:: Required action ::
Pull every line from the listing below and reproduce each one unchanged, in the same order.

:: Excerpted data ::
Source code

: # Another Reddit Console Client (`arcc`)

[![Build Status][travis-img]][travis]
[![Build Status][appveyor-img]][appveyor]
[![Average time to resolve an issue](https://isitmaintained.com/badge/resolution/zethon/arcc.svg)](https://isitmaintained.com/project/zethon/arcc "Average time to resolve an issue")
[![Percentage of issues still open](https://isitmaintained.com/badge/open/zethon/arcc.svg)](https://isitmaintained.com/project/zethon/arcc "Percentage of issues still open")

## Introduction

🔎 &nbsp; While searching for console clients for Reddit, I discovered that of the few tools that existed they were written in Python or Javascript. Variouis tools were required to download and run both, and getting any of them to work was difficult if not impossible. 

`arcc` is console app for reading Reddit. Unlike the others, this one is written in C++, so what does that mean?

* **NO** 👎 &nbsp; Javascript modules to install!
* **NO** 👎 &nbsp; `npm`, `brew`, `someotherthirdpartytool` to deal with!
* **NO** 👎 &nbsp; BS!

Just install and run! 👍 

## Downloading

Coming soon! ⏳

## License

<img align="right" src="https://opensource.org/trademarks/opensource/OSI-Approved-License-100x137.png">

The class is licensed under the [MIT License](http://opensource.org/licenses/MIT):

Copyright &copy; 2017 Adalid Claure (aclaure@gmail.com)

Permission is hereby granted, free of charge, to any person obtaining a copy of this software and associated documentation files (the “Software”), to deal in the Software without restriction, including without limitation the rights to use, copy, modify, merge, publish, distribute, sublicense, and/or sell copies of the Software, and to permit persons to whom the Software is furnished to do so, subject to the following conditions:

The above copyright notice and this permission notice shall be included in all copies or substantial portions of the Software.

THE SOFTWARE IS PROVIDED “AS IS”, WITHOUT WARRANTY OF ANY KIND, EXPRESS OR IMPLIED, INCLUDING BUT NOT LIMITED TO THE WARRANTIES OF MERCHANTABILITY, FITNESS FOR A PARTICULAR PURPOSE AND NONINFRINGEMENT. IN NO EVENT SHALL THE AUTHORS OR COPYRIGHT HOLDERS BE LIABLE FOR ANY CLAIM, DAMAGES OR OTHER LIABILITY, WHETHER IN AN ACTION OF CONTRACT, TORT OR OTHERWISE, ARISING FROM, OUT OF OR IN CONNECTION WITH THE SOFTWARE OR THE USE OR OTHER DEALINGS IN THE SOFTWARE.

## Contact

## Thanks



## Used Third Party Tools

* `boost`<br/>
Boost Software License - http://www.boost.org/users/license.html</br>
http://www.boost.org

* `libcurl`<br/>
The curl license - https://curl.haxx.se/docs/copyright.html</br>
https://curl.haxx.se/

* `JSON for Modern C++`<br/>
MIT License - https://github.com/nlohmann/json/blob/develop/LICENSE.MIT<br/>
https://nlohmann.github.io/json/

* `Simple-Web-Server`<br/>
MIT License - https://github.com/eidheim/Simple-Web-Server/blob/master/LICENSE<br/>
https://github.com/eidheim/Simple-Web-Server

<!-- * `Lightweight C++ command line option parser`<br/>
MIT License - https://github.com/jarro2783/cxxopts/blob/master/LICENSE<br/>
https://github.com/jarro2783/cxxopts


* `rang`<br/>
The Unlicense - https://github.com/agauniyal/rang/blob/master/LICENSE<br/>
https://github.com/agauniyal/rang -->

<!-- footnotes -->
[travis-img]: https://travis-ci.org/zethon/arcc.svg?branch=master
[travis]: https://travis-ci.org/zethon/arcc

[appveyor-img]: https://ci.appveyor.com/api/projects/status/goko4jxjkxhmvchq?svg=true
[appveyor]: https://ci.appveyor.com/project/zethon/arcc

:: Reply ::
Source code

: # Another Reddit Console Client (`arcc`)

[![Build Status][travis-img]][travis]
[![Build Status][appveyor-img]][appveyor]
[![Average time to resolve an issue](https://isitmaintained.com/badge/resolution/zethon/arcc.svg)](https://isitmaintained.com/project/zethon/arcc "Average time to resolve an issue")
[![Percentage of issues still open](https://isitmaintained.com/badge/open/zethon/arcc.svg)](https://isitmaintained.com/project/zethon/arcc "Percentage of issues still open")

## Introduction

🔎 &nbsp; While searching for console clients for Reddit, I discovered that of the few tools that existed they were written in Python or Javascript. Variouis tools were required to download and run both, and getting any of them to work was difficult if not impossible. 

`arcc` is console app for reading Reddit. Unlike the others, this one is written in C++, so what does that mean?

* **NO** 👎 &nbsp; Javascript modules to install!
* **NO** 👎 &nbsp; `npm`, `brew`, `someotherthirdpartytool` to deal with!
* **NO** 👎 &nbsp; BS!

Just install and run! 👍 

## Downloading

Coming soon! ⏳

## License

<img align="right" src="https://opensource.org/trademarks/opensource/OSI-Approved-License-100x137.png">

The class is licensed under the [MIT License](http://opensource.org/licenses/MIT):

Copyright &copy; 2017 Adalid Claure (aclaure@gmail.com)

Permission is hereby granted, free of charge, to any person obtaining a copy of this software and associated documentation files (the “Software”), to deal in the Software without restriction, including without limitation the rights to use, copy, modify, merge, publish, distribute, sublicense, and/or sell copies of the Software, and to permit persons to whom the Software is furnished to do so, subject to the following conditions:

The above copyright notice and this permission notice shall be included in all copies or substantial portions of the Software.

THE SOFTWARE IS PROVIDED “AS IS”, WITHOUT WARRANTY OF ANY KIND, EXPRESS OR IMPLIED, INCLUDING BUT NOT LIMITED TO THE WARRANTIES OF MERCHANTABILITY, FITNESS FOR A PARTICULAR PURPOSE AND NONINFRINGEMENT. IN NO EVENT SHALL THE AUTHORS OR COPYRIGHT HOLDERS BE LIABLE FOR ANY CLAIM, DAMAGES OR OTHER LIABILITY, WHETHER IN AN ACTION OF CONTRACT, TORT OR OTHERWISE, ARISING FROM, OUT OF OR IN CONNECTION WITH THE SOFTWARE OR THE USE OR OTHER DEALINGS IN THE SOFTWARE.

## Contact

## Thanks



## Used Third Party Tools

* `boost`<br/>
Boost Software License - http://www.boost.org/users/license.html</br>
http://www.boost.org

* `libcurl`<br/>
The curl license - https://curl.haxx.se/docs/copyright.html</br>
https://curl.haxx.se/

* `JSON for Modern C++`<br/>
MIT License - https://github.com/nlohmann/json/blob/develop/LICENSE.MIT<br/>
https://nlohmann.github.io/json/

* `Simple-Web-Server`<br/>
MIT License - https://github.com/eidheim/Simple-Web-Server/blob/master/LICENSE<br/>
https://github.com/eidheim/Simple-Web-Server

<!-- * `Lightweight C++ command line option parser`<br/>
MIT License - https://github.com/jarro2783/cxxopts/blob/master/LICENSE<br/>
https://github.com/jarro2783/cxxopts


* `rang`<br/>
The Unlicense - https://github.com/agauniyal/rang/blob/master/LICENSE<br/>
https://github.com/agauniyal/rang -->

<!-- footnotes -->
[travis-img]: https://travis-ci.org/zethon/arcc.svg?branch=master
[travis]: https://travis-ci.org/zethon/arcc

[appveyor-img]: https://ci.appveyor.com/api/projects/status/goko4jxjkxhmvchq?svg=true
[appveyor]: https://ci.appveyor.com/project/zethon/arcc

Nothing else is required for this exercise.